-- RECORDS PROVIDED start --
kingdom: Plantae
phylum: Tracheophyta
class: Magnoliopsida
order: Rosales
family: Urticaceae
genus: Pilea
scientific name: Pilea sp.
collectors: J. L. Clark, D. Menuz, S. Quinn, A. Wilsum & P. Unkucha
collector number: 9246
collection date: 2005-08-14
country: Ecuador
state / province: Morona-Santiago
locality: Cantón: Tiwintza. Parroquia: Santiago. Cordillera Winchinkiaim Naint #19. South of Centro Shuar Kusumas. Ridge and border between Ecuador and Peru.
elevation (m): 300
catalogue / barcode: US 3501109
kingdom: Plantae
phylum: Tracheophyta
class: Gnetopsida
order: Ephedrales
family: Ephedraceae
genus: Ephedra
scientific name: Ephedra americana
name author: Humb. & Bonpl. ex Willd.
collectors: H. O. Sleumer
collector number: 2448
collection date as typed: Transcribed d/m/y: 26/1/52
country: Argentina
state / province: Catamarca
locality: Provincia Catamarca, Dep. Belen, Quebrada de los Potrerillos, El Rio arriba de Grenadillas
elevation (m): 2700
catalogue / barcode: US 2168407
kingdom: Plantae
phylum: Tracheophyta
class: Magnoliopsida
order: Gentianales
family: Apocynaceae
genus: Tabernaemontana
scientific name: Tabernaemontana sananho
-- RECORDS PROVIDED end --
### [WHAT IS NEEDED]
Copy out every line of the records above without changing anything.

### [RESPONSE TO THIS TASK]
kingdom: Plantae
phylum: Tracheophyta
class: Magnoliopsida
order: Rosales
family: Urticaceae
genus: Pilea
scientific name: Pilea sp.
collectors: J. L. Clark, D. Menuz, S. Quinn, A. Wilsum & P. Unkucha
collector number: 9246
collection date: 2005-08-14
country: Ecuador
state / province: Morona-Santiago
locality: Cantón: Tiwintza. Parroquia: Santiago. Cordillera Winchinkiaim Naint #19. South of Centro Shuar Kusumas. Ridge and border between Ecuador and Peru.
elevation (m): 300
catalogue / barcode: US 3501109
kingdom: Plantae
phylum: Tracheophyta
class: Gnetopsida
order: Ephedrales
family: Ephedraceae
genus: Ephedra
scientific name: Ephedra americana
name author: Humb. & Bonpl. ex Willd.
collectors: H. O. Sleumer
collector number: 2448
collection date as typed: Transcribed d/m/y: 26/1/52
country: Argentina
state / province: Catamarca
locality: Provincia Catamarca, Dep. Belen, Quebrada de los Potrerillos, El Rio arriba de Grenadillas
elevation (m): 2700
catalogue / barcode: US 2168407
kingdom: Plantae
phylum: Tracheophyta
class: Magnoliopsida
order: Gentianales
family: Apocynaceae
genus: Tabernaemontana
scientific name: Tabernaemontana sananho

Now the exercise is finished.